In 2007, Netflix launched its streaming service alongside its DVD-by-mail business. Most people thought it was a curious side feature. It was, in fact, the beginning of the most significant disruption to entertainment since the invention of colour television.
The binge-watching model
Netflix's decision in 2013 to release all 13 episodes of House of Cards simultaneously changed audience behaviour permanently. The "water cooler moment" — the shared cultural experience of watching something at the same time — was replaced by the individual-pace binge. Some mourned the change. Most embraced it.
Peak TV
By 2022, more than 600 scripted TV series were produced in the US alone in a single year — up from around 200 in 2010. The competition for subscriber attention drove an arms race in talent, production values and storytelling ambition. Game of Thrones, Succession, Breaking Bad, The Crown: the 2010s and 2020s produced some of the most ambitious television ever made, funded by streaming money.
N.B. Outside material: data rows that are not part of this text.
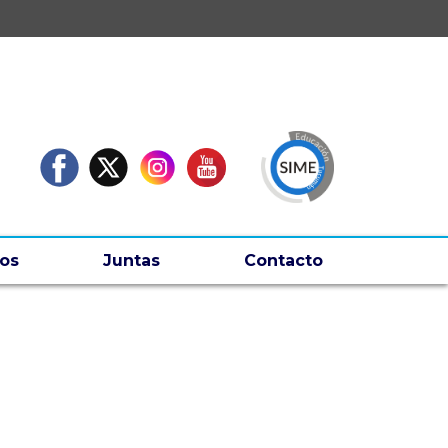
os
Juntas
Contacto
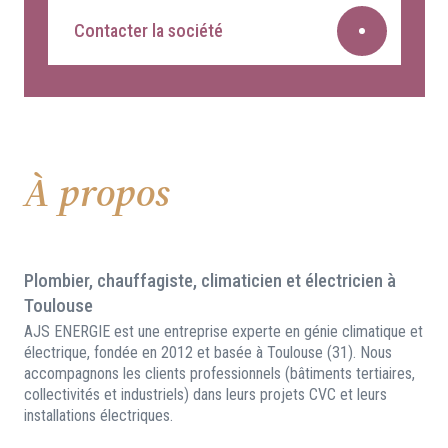
Contacter la société
À propos
Plombier, chauffagiste, climaticien et électricien à
Toulouse
AJS ENERGIE est une entreprise experte en génie climatique et
électrique, fondée en 2012 et basée à Toulouse (31). Nous
accompagnons les clients professionnels (bâtiments tertiaires,
collectivités et industriels) dans leurs projets CVC et leurs
installations électriques.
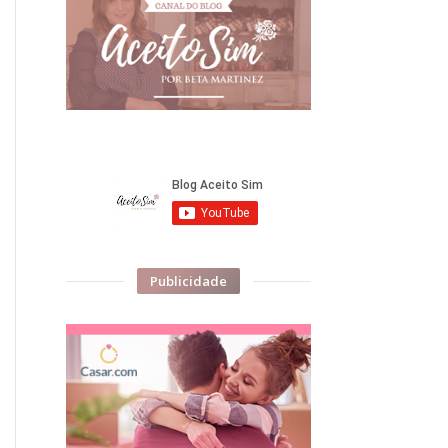
Publicidade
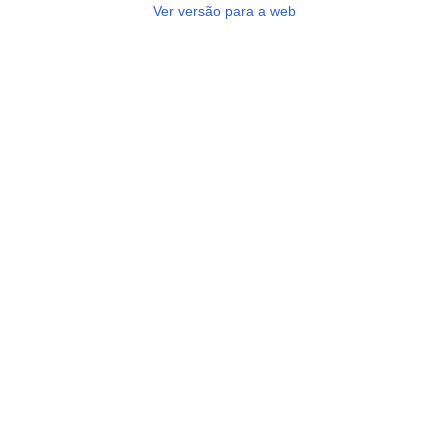
Ver versão para a web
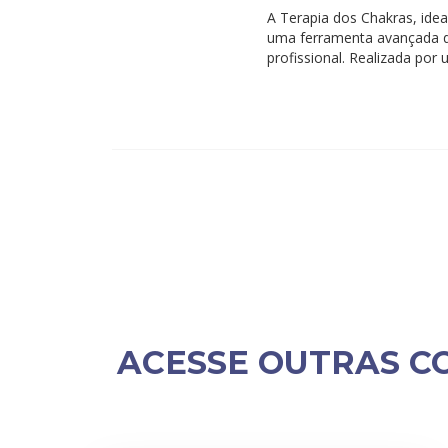
A Terapia dos Chakras, ideal
uma ferramenta avançada d
profissional. Realizada por 
ACESSE OUTRAS C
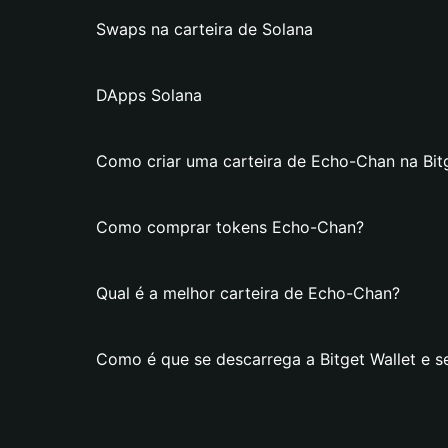
Swaps na carteira de Solana
DApps Solana
Como criar uma carteira de Echo-Chan na Bitg
Como comprar tokens Echo-Chan?
Qual é a melhor carteira de Echo-Chan?
Como é que se descarrega a Bitget Wallet e s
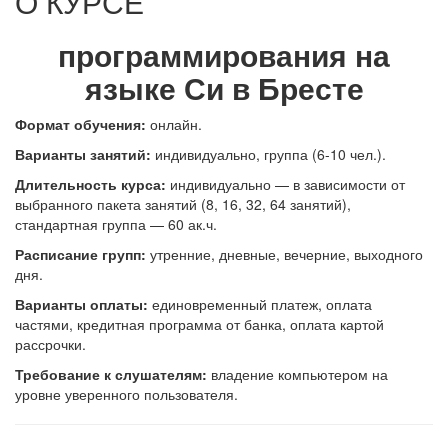
О КУРСЕ
программирования на
языке Си в Бресте
Формат обучения:
онлайн.
В
арианты занятий:
индивидуально, группа (6-10 чел.).
Длительность курса:
индивидуально — в зависимости от
выбранного пакета занятий (8, 16, 32, 64 занятий),
стандартная группа — 60 ак.ч.
Расписание групп:
утренние, дневные, вечерние, выходного
дня.
Варианты оплаты:
единовременный платеж, оплата
частями, кредитная программа от банка, оплата картой
рассрочки.
Требование к слушателям:
владение компьютером на
уровне уверенного пользователя.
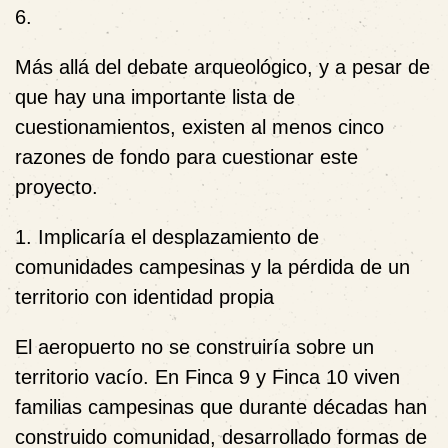
6.
Más allá del debate arqueológico, y a pesar de
que hay una importante lista de
cuestionamientos, existen al menos cinco
razones de fondo para cuestionar este
proyecto.
1. Implicaría el desplazamiento de
comunidades campesinas y la pérdida de un
territorio con identidad propia
El aeropuerto no se construiría sobre un
territorio vacío. En Finca 9 y Finca 10 viven
familias campesinas que durante décadas han
construido comunidad, desarrollado formas de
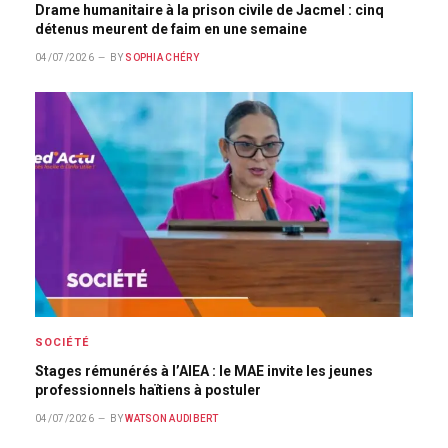
Drame humanitaire à la prison civile de Jacmel : cinq
détenus meurent de faim en une semaine
04/07/2026
BY
SOPHIA CHÉRY
SOCIÉTÉ
Stages rémunérés à l’AIEA : le MAE invite les jeunes
professionnels haïtiens à postuler
04/07/2026
BY
WATSON AUDIBERT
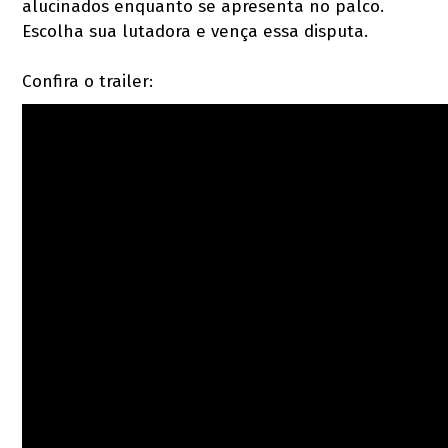
alucinados enquanto se apresenta no palco.
Escolha sua lutadora e vença essa disputa.
Confira o trailer:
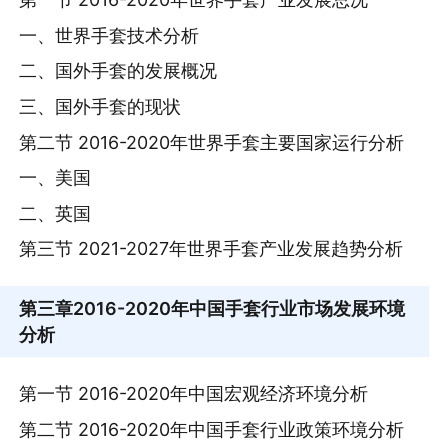
一、世界手套技术分析
二、国外手套的发展概况
三、国外手套的现状
第二节 2016-2020年世界手套主要国家运行分析
一、美国
二、英国
第三节 2021-2027年世界手套产业发展趋势分析
第三章
2016-2020年中国手套行业市场发展环境
分析
第一节 2016-2020年中国宏观经济环境分析
第二节 2016-2020年中国手套行业政策环境分析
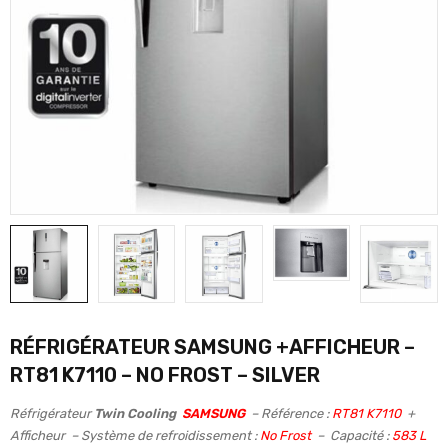
RÉFRIGÉRATEUR SAMSUNG +AFFICHEUR –
RT81 K7110 – NO FROST – SILVER
Réfrigérateur
Twin Cooling
SAMSUNG
– Référence :
RT81 K7110
+
Afficheur – Système de refroidissement :
No Frost
– Capacité :
583 L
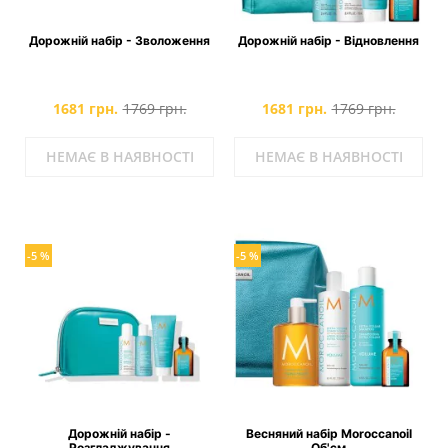
Дорожній набір - Зволоження
Дорожній набір - Відновлення
1681 грн.
1769 грн.
1681 грн.
1769 грн.
НЕМАЄ В НАЯВНОСТІ
НЕМАЄ В НАЯВНОСТІ
-5 %
-5 %
Дорожній набір -
Весняний набір Moroccanoil
Розгладжування
Об'єм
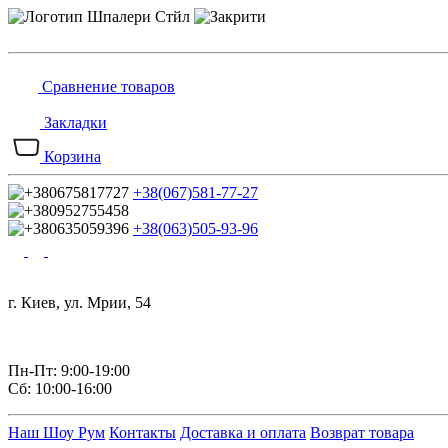
Сравнение товаров
Закладки
Корзина
+38(067)581-77-27
+38(063)505-93-96
г. Киев, ул. Мрии, 54
Пн-Пт: 9:00-19:00
Сб: 10:00-16:00
Наш Шоу Рум
Контакты
Доставка и оплата
Возврат товара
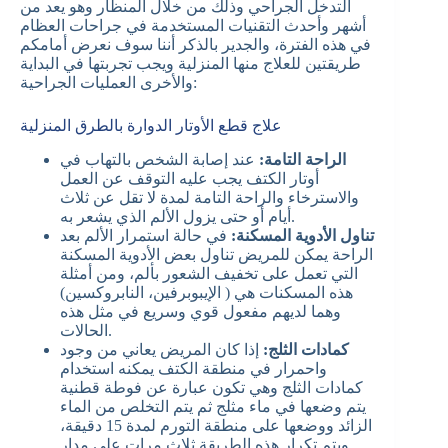
التدخل الجراحي وذلك من خلال المنظار وهو يعد من
أشهر وأحدث التقنيات المستخدمة في جراحات العظام
في هذه الفترة، والجدير بالذكر أننا سوف نعرض أمامكم
طريقتين للعلاج منها المنزلية ويجب تجربتها في البداية
والأخرى العمليات الجراحية:
علاج قطع الأوتار الدوارة بالطرق المنزلية
الراحة التامة:
عند إصابة الشخص بالتهاب في
أوتار الكتف يجب عليه التوقف عن العمل
والاسترخاء والراحة التامة لمدة لا تقل عن ثلاث
أيام أو حتى يزول الألم الذي يشعر به.
تناول الأدوية المسكنة:
في حالة استمرار الألم بعد
الراحة يمكن للمريض تناول بعض الأدوية المسكنة
التي تعمل على تخفيف الشعور بألم، ومن أمثلة
هذه المسكنات هي ( الإيبوبرفين، النابروكسين)
وهما لديهم مفعول قوي وسريع في مثل هذه
الحالات.
كمادات الثلج:
إذا كان المريض يعاني من وجود
واحمرار في منطقة الكتف يمكنه استخدام
كمادات الثلج وهي تكون عبارة عن فوطة قطنية
يتم وضعها في ماء مثلج ثم يتم التخلص من الماء
الزائد ووضعها على منطقة التورم لمدة 15 دقيقة،
ويتم تكرار هذه الطريقة ثلاث مرات على مدار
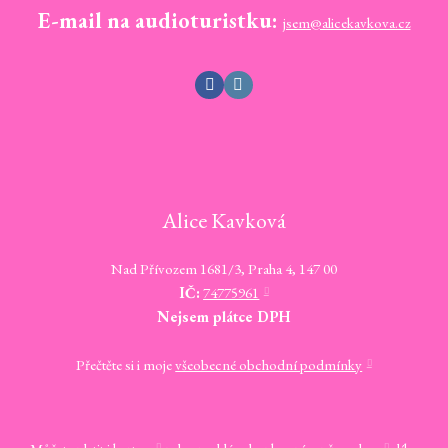
E-mail na audioturistku:
jsem@alicekavkova.cz
Alice Kavková
Nad Přívozem 1681/3, Praha 4, 147 00
IČ:
74775961
Nejsem plátce DPH
Přečtěte si i moje
všeobecné obchodní podmínky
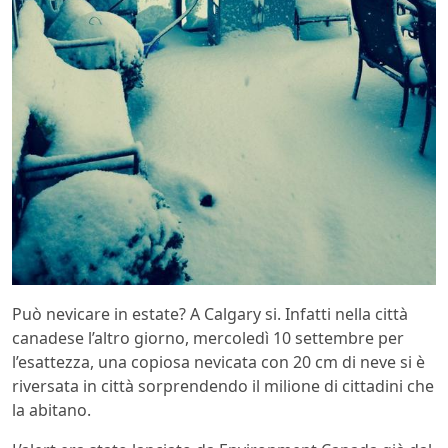
Può nevicare in estate? A Calgary si. Infatti nella città
canadese l’altro giorno, mercoledì 10 settembre per
l’esattezza, una copiosa nevicata con 20 cm di neve si è
riversata in città sorprendendo il milione di cittadini che
la abitano.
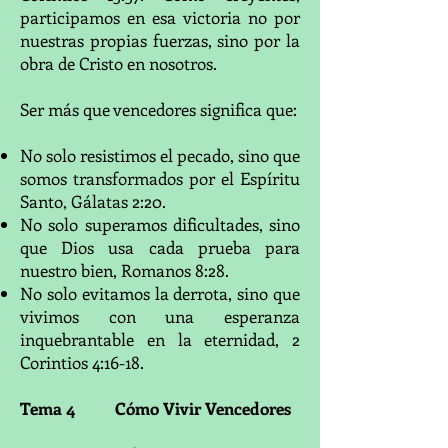
participamos en esa victoria no por
nuestras propias fuerzas, sino por la
obra de Cristo en nosotros.
Ser más que vencedores significa que:
No solo resistimos el pecado, sino que
somos transformados por el Espíritu
Santo, Gálatas 2:20.
No solo superamos dificultades, sino
que Dios usa cada prueba para
nuestro bien, Romanos 8:28.
No solo evitamos la derrota, sino que
vivimos con una esperanza
inquebrantable en la eternidad, 2
Corintios 4:16-18.
Tema 4 Cómo Vivir Vencedores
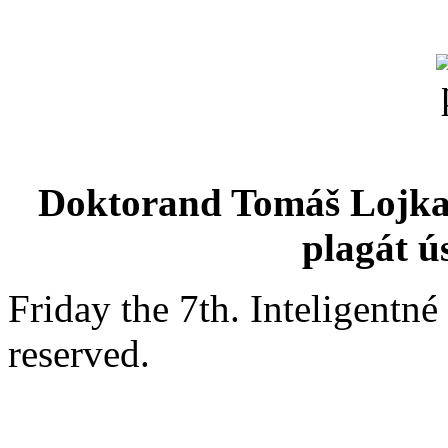
Doktorand Tomáš Lojka h
plagát ú
Friday the 7th. Inteligentn
reserved.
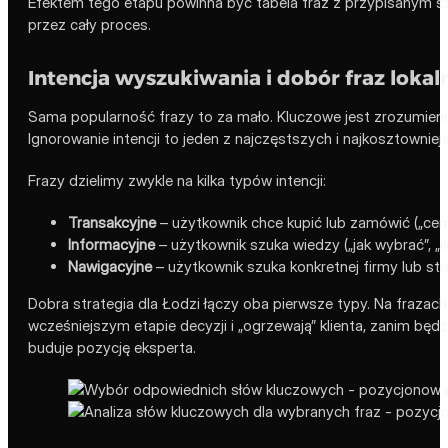
Efektem tego etapu powinna być tabela fraz z przypisanym 
przez cały proces.
Intencja wyszukiwania i dobór fraz lokal
Sama popularność frazy to za mało. Kluczowe jest zrozumien
Ignorowanie intencji to jeden z najczęstszych i najkosztownie
Frazy dzielimy zwykle na kilka typów intencji:
Transakcyjne
– użytkownik chce kupić lub zamówić („cenni
Informacyjne
– użytkownik szuka wiedzy („jak wybrać”, „il
Nawigacyjne
– użytkownik szuka konkretnej firmy lub str
Dobra strategia dla Łodzi łączy oba pierwsze typy. Na frazach
wcześniejszym etapie decyzji i „ogrzewają” klienta, zanim będz
buduje pozycję eksperta.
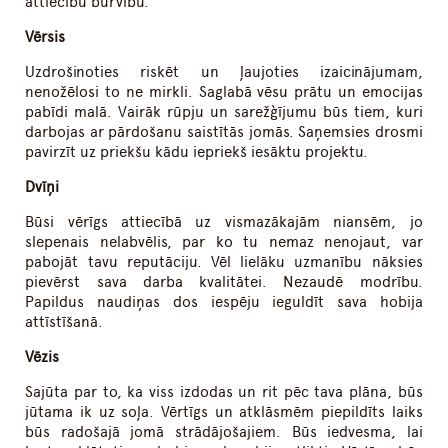
attiecību burvību.
Vērsis
Uzdrošinoties riskēt un ļaujoties izaicinājumam,
nenožēlosi to ne mirkli. Saglabā vēsu prātu un emocijas
pabīdi malā. Vairāk rūpju un sarežģījumu būs tiem, kuri
darbojas ar pārdošanu saistītās jomās. Saņemsies drosmi
pavirzīt uz priekšu kādu iepriekš iesāktu projektu.
Dvīņi
Būsi vērīgs attiecībā uz vismazākajām niansēm, jo
slepenais nelabvēlis, par ko tu nemaz nenojaut, var
pabojāt tavu reputāciju. Vēl lielāku uzmanību nāksies
pievērst sava darba kvalitātei. Nezaudē modrību.
Papildus naudiņas dos iespēju ieguldīt sava hobija
attīstīšanā.
Vēzis
Sajūta par to, ka viss izdodas un rit pēc tava plāna, būs
jūtama ik uz soļa. Vērtīgs un atklāsmēm piepildīts laiks
būs radošajā jomā strādājošajiem. Būs iedvesma, lai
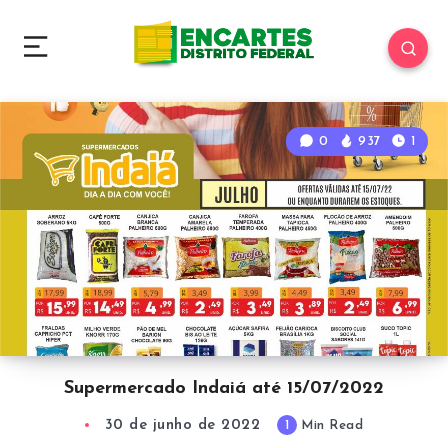
0
937
1
Supermercado Indaiá até 15/07/2022
30 de junho de 2022
1
Min Read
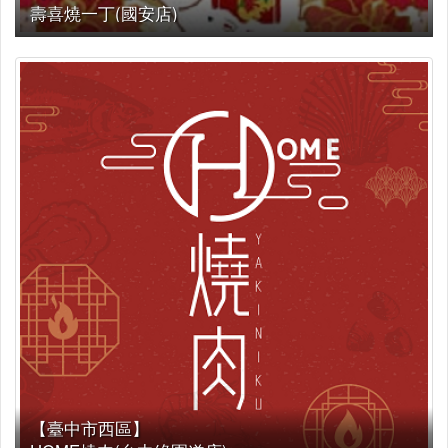
壽喜燒一丁(國安店)
【臺中市西區】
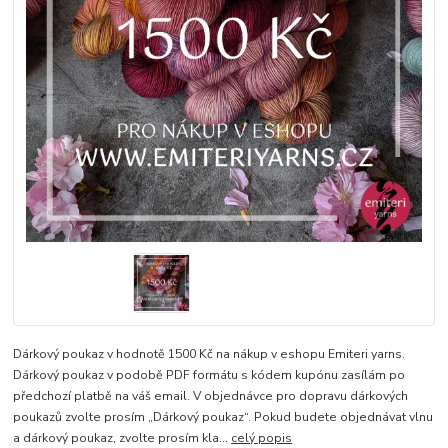
Dárkový poukaz v hodnotě 1500 Kč na nákup v eshopu Emiteri yarns.
Dárkový poukaz v podobě PDF formátu s kódem kupónu zasílám po
předchozí platbě na váš email. V objednávce pro dopravu dárkových
poukazů zvolte prosím „Dárkový poukaz“. Pokud budete objednávat vlnu
a dárkový poukaz, zvolte prosím kla...
celý popis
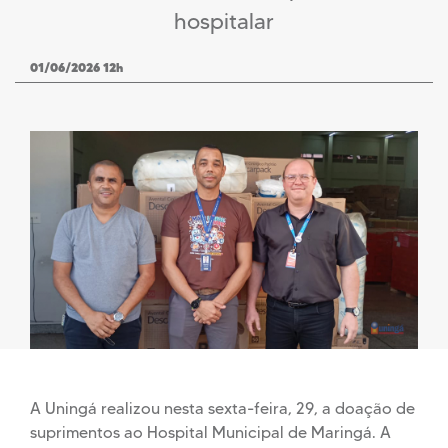
hospitalar
01/06/2026 12h
A Uningá realizou nesta sexta-feira, 29, a doação de
suprimentos ao Hospital Municipal de Maringá. A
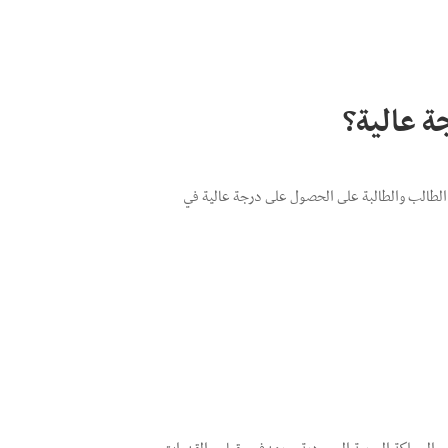
ة عالية؟
 الطالب والطالبة على الحصول على درجة عالية في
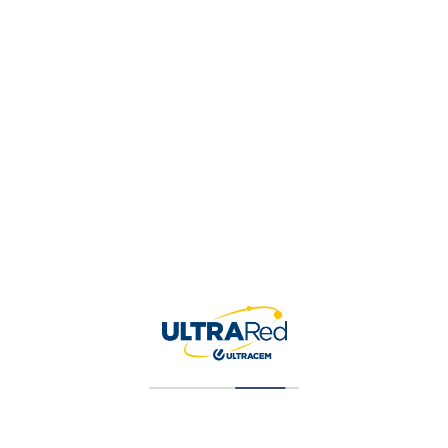
Vinilo Tipo 1 Blanco Galon
$
34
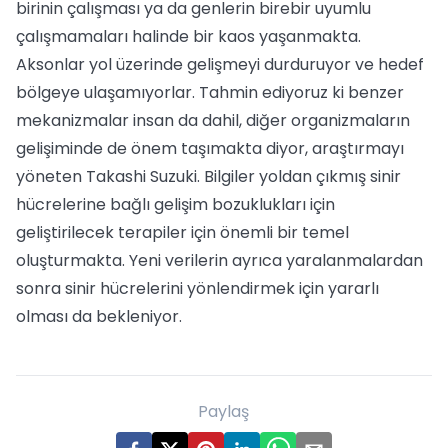
birinin çalışması ya da genlerin birebir uyumlu
çalışmamaları halinde bir kaos yaşanmakta.
Aksonlar yol üzerinde gelişmeyi durduruyor ve hedef
bölgeye ulaşamıyorlar. Tahmin ediyoruz ki benzer
mekanizmalar insan da dahil, diğer organizmaların
gelişiminde de önem taşımakta diyor, araştırmayı
yöneten Takashi Suzuki. Bilgiler yoldan çıkmış sinir
hücrelerine bağlı gelişim bozuklukları için
geliştirilecek terapiler için önemli bir temel
oluşturmakta. Yeni verilerin ayrıca yaralanmalardan
sonra sinir hücrelerini yönlendirmek için yararlı
olması da bekleniyor.
Paylaş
The downside: content overload
The same competition that raised quality also created an impossible volume of content. Viewers suffer from decision fatigue. Many shows are cancelled before finding their audience. The endless scroll has become its own kind of problem.
What comes next
After the initial growth phase, streaming services are consolidating, raising prices and adding ad tiers to survive. The era of cheap, loss-leading content is ending. The industry is likely to settle into a smaller number of larger platforms — and quality, not quantity, will determine who survives.